The paper tackles safety-critical end-to-end autonomous driving by explicitly modeling heterogeneous interactions among the ego-vehicle, other road agents, and map elements using an Interaction Scene Graph (ISG).GraphAD combines a spatiotemporal BEV representation with TrackFormer and MapFormer to extract dynamic and static elements, then iteratively refines features through DSG and SSG connections based on trajectory-based geometry priors.A planning head with ego-status encoding and occupancy-based post-optimization enables end-to-end trajectory generation with improved safety, achieving state-of-the-art results on nuScenes across perception, prediction, and planning tasks.Extensive ablations demonstrate the effectiveness of dynamic/static graph interactions, the superiority of trajectory-based graph distances and MLP-based aggregation, and the value of ego-aware planning components.

Abstract

Modeling complicated interactions among the ego-vehicle, road agents, and map elements has been a crucial part for safety-critical autonomous driving. Previous works on end-to-end autonomous driving rely on the attention mechanism for handling heterogeneous interactions, which fails to capture the geometric priors and is also computationally intensive. In this paper, we propose the Interaction Scene Graph (ISG) as a unified method to model the interactions among the ego-vehicle, road agents, and map elements. With the representation of the ISG, the driving agents aggregate essential information from the most influential elements, including the road agents with potential collisions and the map elements to follow. Since a mass of unnecessary interactions are omitted, the more efficient scene-graph-based framework is able to focus on indispensable connections and leads to better performance. We evaluate the proposed method for end-to-end autonomous driving on the nuScenes dataset. Compared with strong baselines, our method significantly outperforms in the full-stack driving tasks, including perception, prediction, and planning. Code will be released at https://github.com/zhangyp15/GraphAD.
Paper Structure (37 sections, 3 equations, 4 figures, 7 tables)

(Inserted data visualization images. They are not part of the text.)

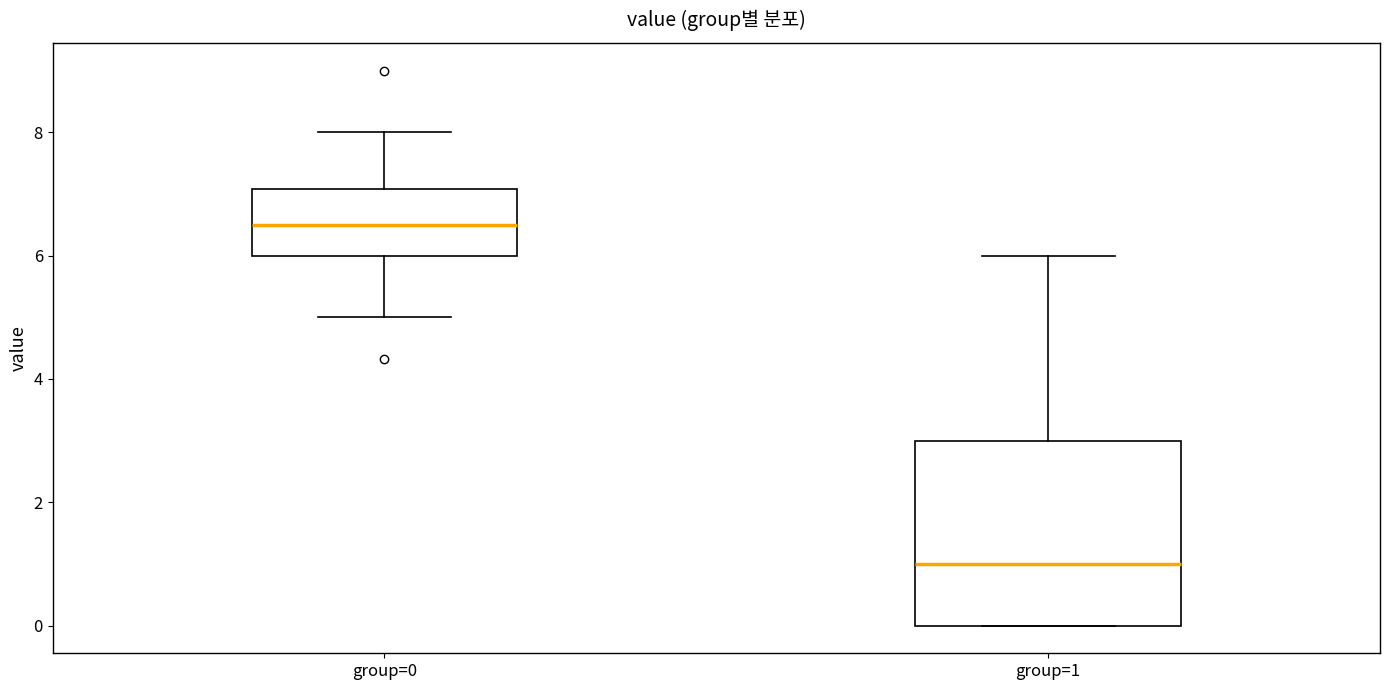

Reading left to right, read every box against the y-axis: the position of its median line, the range the box covers, and the ends of its whiskers. The values are not printed on the chart, so give them approximately, as read against the axis.

group=0: median 6.6, box 6.0 to 7.0, whiskers 5.0 to 8.0
group=1: median 1.0, box 0.0 to 3.0, whiskers 0.0 to 6.0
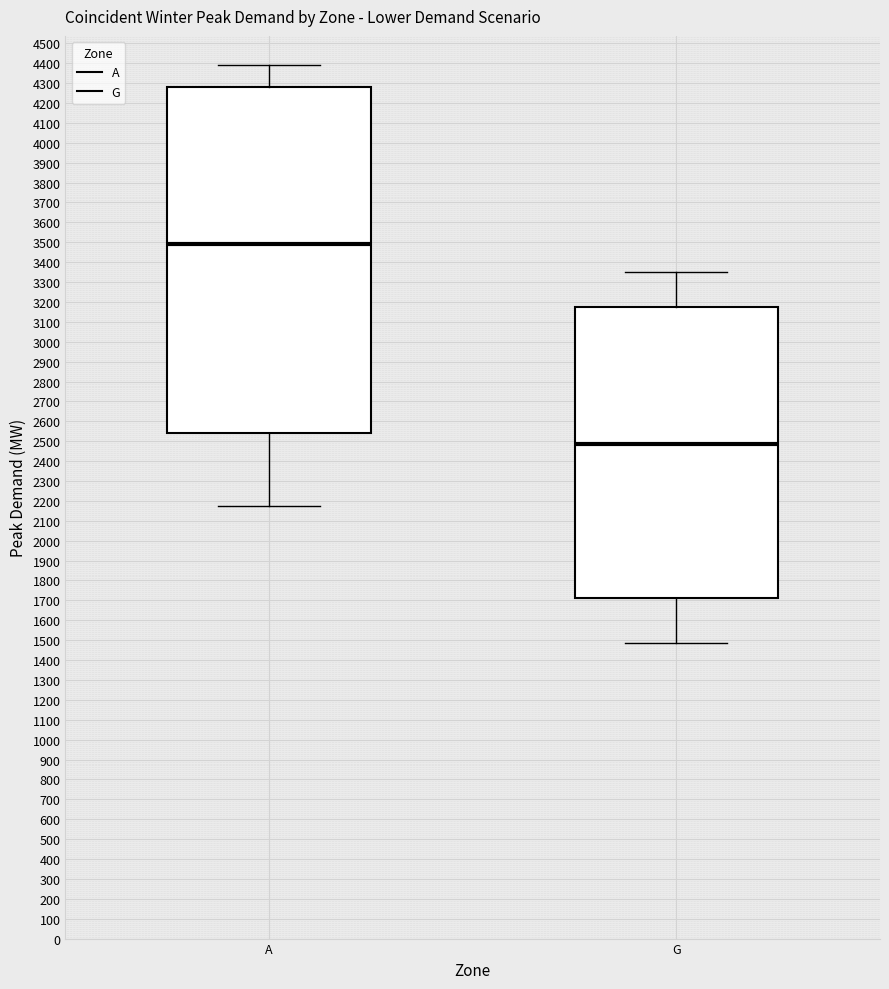

Reading left to right, transcribe this box plot: for each box, give where its median line is, the range the box spans, and where its two whiskers end, as read against the y-axis. The values are not printed on the chart, so give them approximately, as read against the axis.

A: median 3490, box 2540 to 4280, whiskers 2170 to 4390
G: median 2480, box 1710 to 3180, whiskers 1490 to 3350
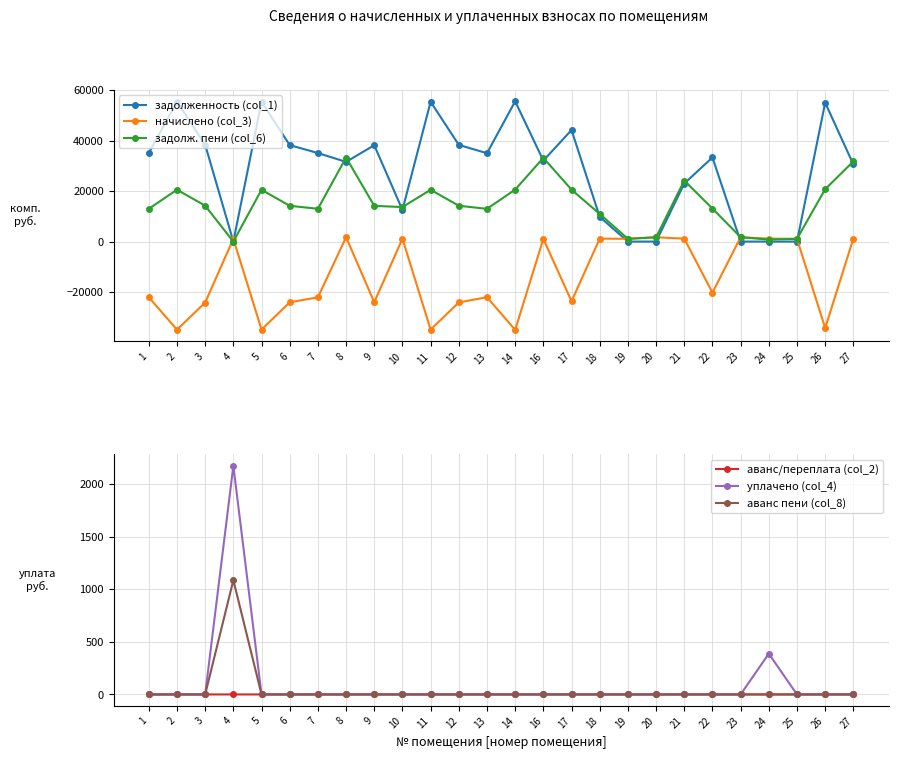

Rank the series by their maximum value, from highest to lowest.

задолженность (col_1), задолж. пени (col_6), уплачено (col_4), начислено (col_3), аванс пени (col_8), аванс/переплата (col_2)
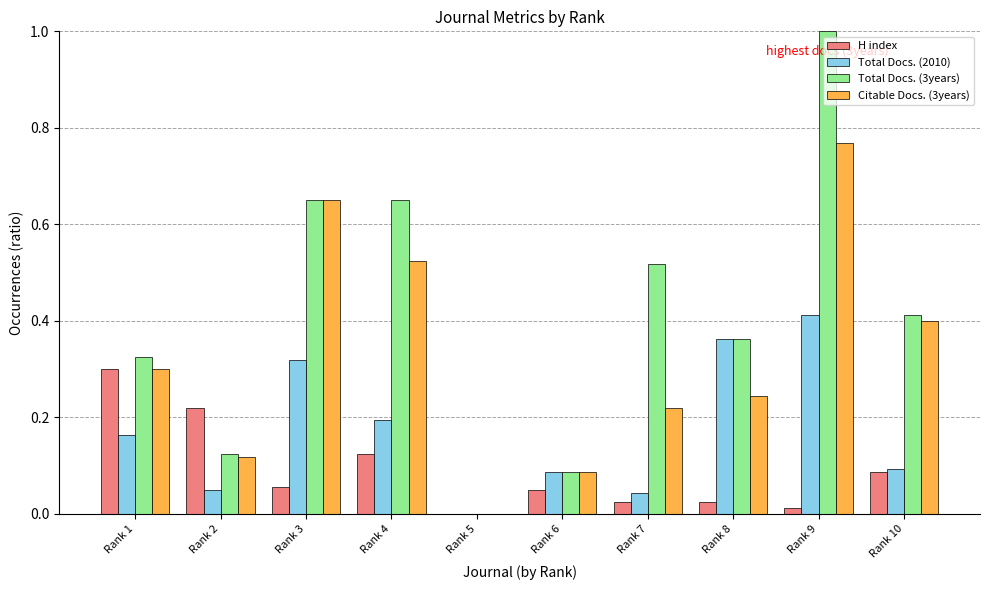

Which label corresponds to the largest value in the chart?

Rank 9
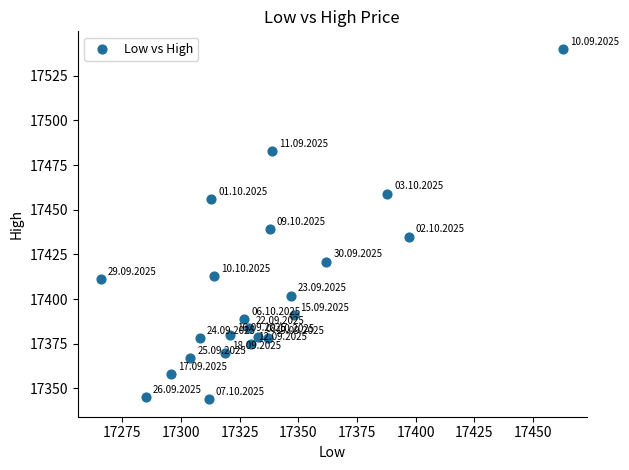

What is the range of X values (max minus min)?

197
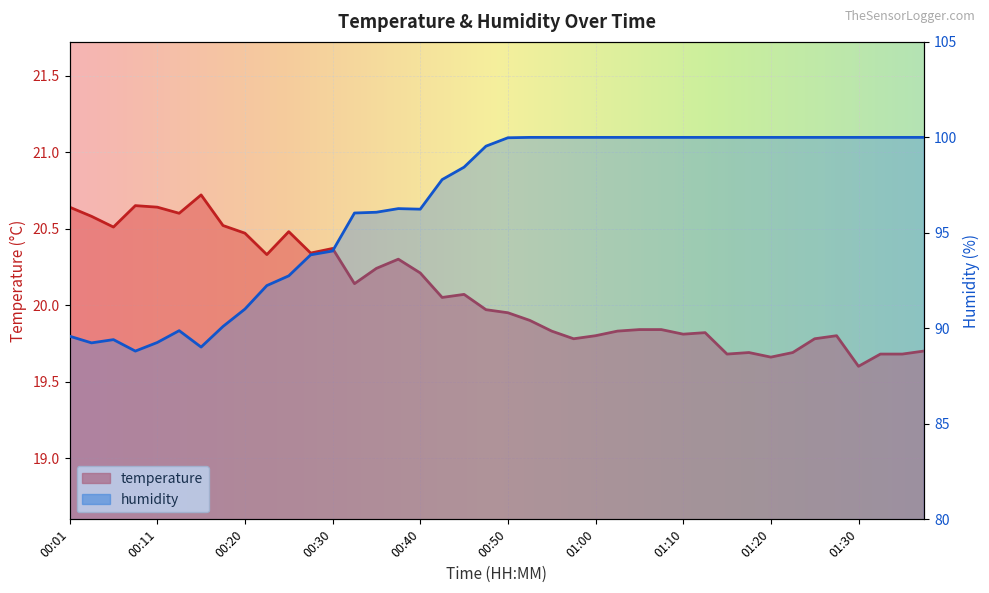

How many distinct data groups are displayed?

2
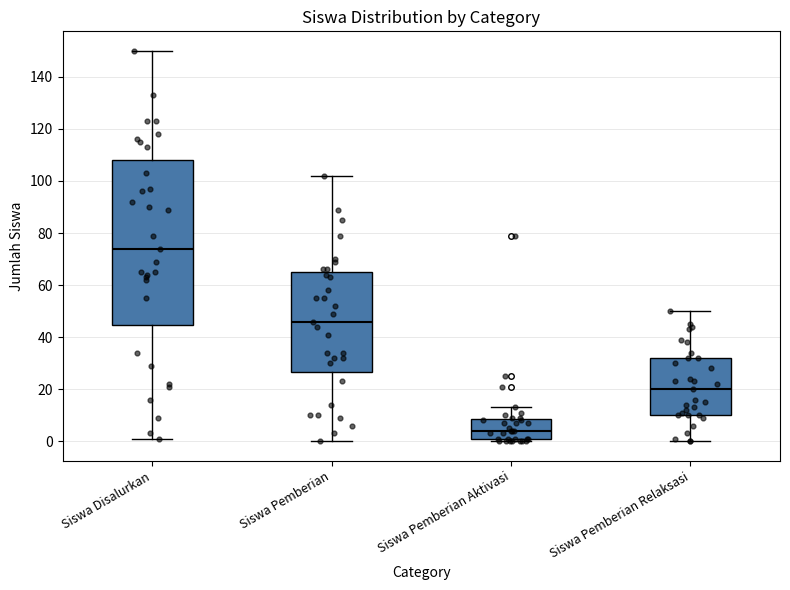

Where is the lower edge of the box for Siswa Disalurkan on the y-axis? The values are not printed on the chart, so give them approximately, as read against the axis.

44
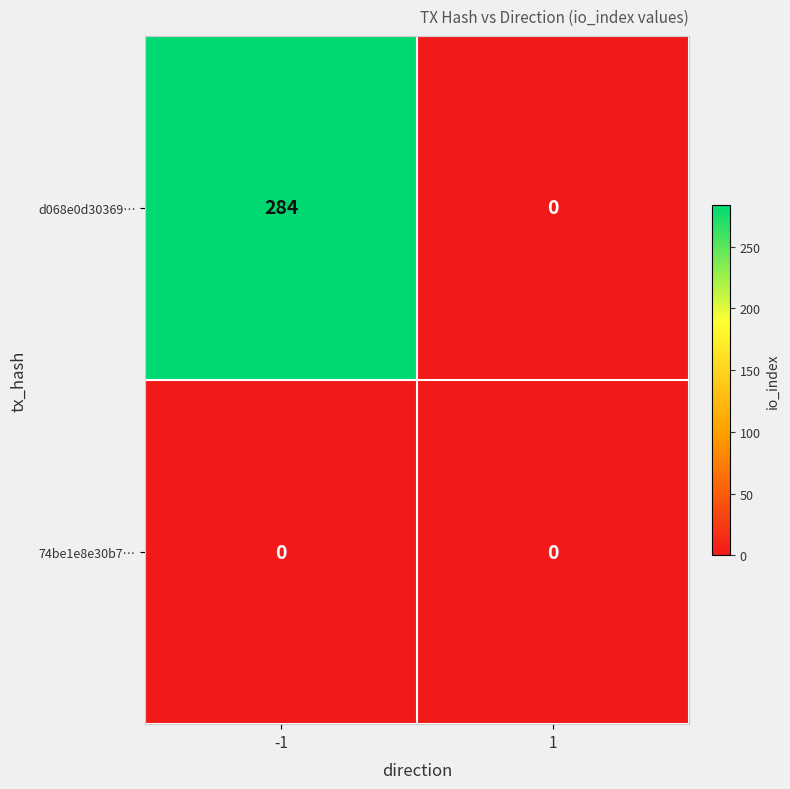

Reading left to right, transcribe all the data shown in this chart.

d068e0d30369…: -1=284	1=0
74be1e8e30b7…: -1=0	1=0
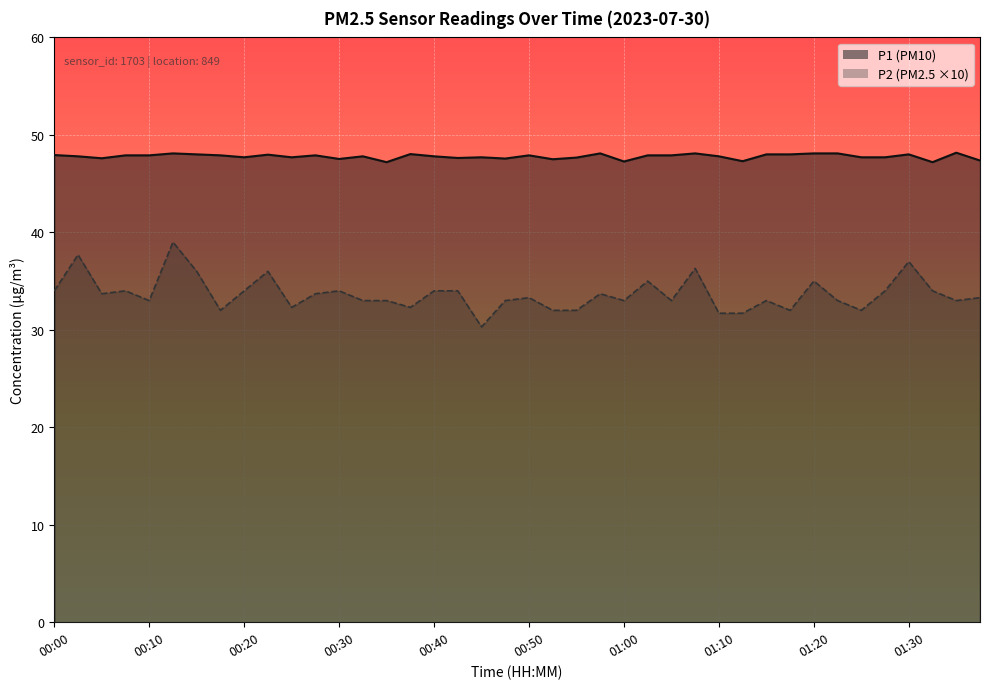

At which label does P1 reach its peak?

01:35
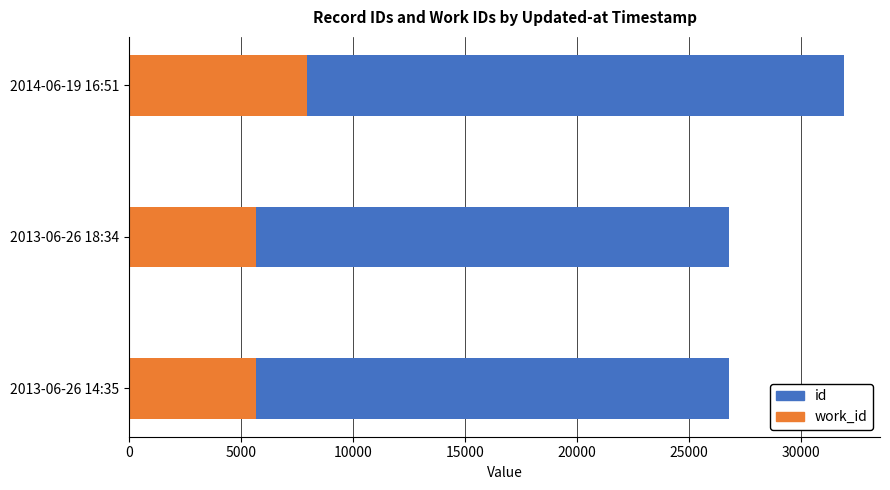

What is the total value across all series at 2013-06-26 18:34?

26793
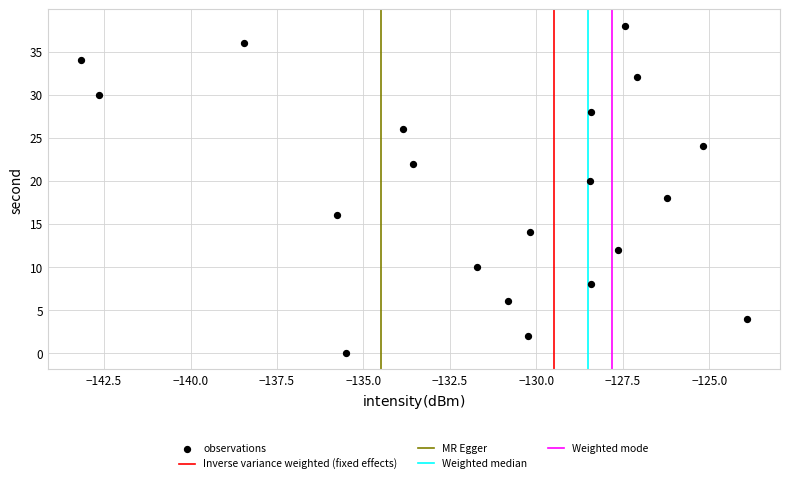

What is the range of Y values (max minus min)?

38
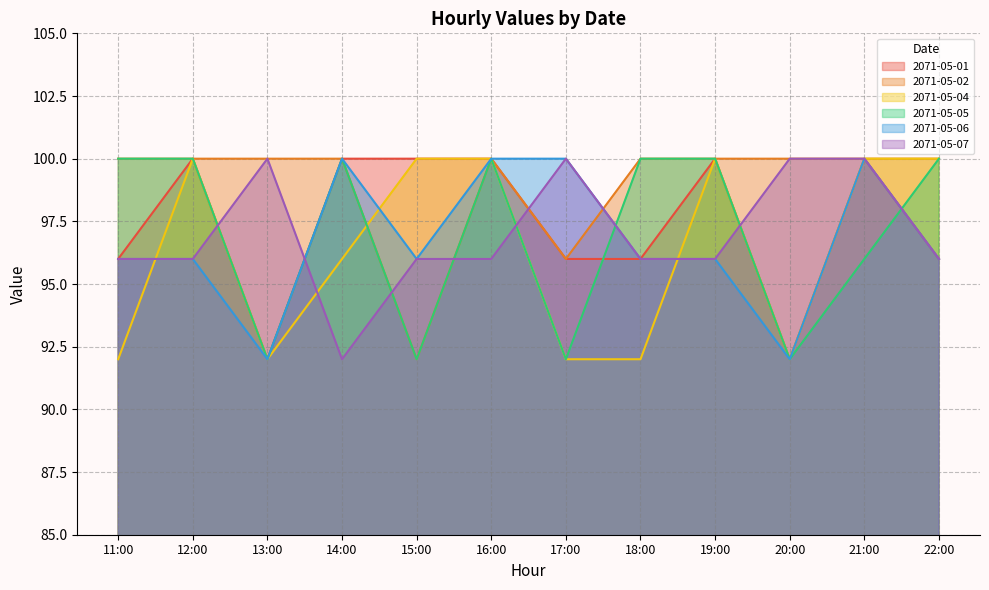

What is the value of the 2071-05-02 point at the 12th from the left?

100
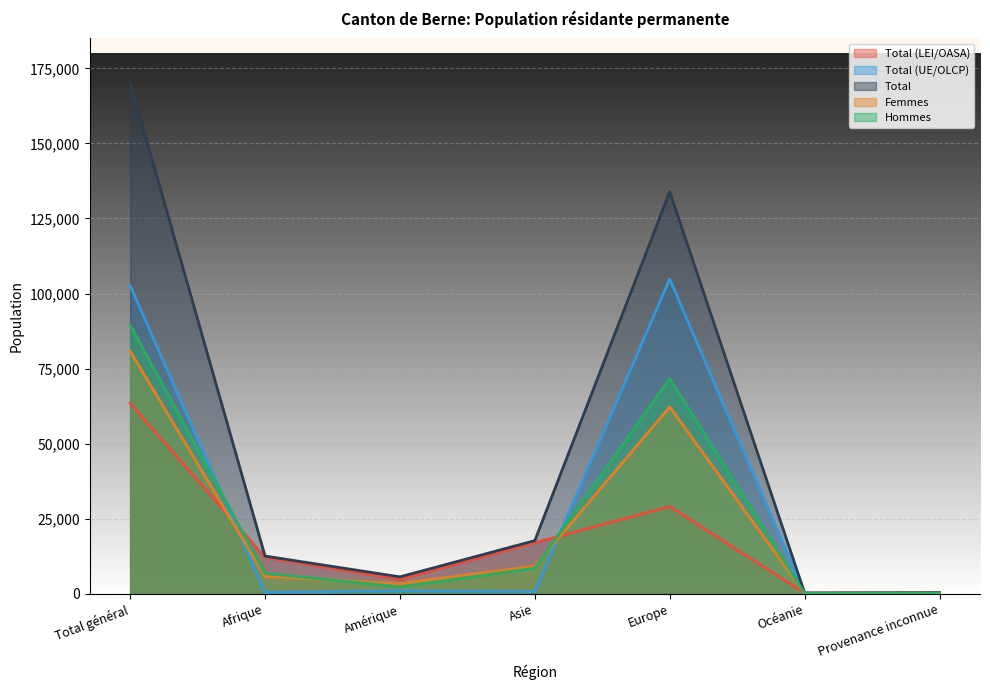

Rank the categories by Total (UE/OLCP) value from lowest to highest.

Provenance inconnue, Océanie, Afrique, Asie, Amérique, Total général, Europe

This paper contains 37 sections, 3 equations, 4 figures, 7 tables.

Figures (4)

  • Figure 1: The Interaction Scene Graph is composed of the Dynamic Scene Graph (DSG) and the Static Scene Graph (SSG). In DSG, the traffic agents, represented by the round nodes, pay attention to the surrounding agents by the directed connections. In SSG, the traffic agents reason about their trajectories based on the connected lanes which are represented by the rectangular nodes.
  • Figure 2: GraphAD features the graph-based interactions between the structured instances in the driving environment, including the dynamic traffic agents and the static map elements. GraphAD first constructs the spatiotemporal scene feature on the Bird-Eye-View as the unified representation for downstream tasks. Then, GraphAD extracts the structured instances by the TrackFormer and the MapFormer. Taking these instances as graph nodes, GraphAD proposes the Interaction Scene Graph to iteratively refine the features of dynamic nodes, by considering the inter-agent and agent-map interactions. Finally, the processed node features are utilized for motion prediction and end-to-end planning.
  • Figure 3: The qualitative visualization of the Dynamic Scene Graph. The agent of interest, marked by the red dot, has 6 different modalities of future trajectories. With each motion intention, this agent interacts with the most influential traffic agents, which are denoted by the connections. Faraway connections are omitted for clarity.
  • Figure 4: The qualitative visualization of the planning trajectories. The images from six cameras are shown on the left. The predicted trajectories of traffic agents and the planning result of the ego vehicle are shown on the right. The color intensities of these trajectories vary according to the probability $p$ and the time $t$. The red arrows highlight the environments which most likely influence the ego vehicle planning.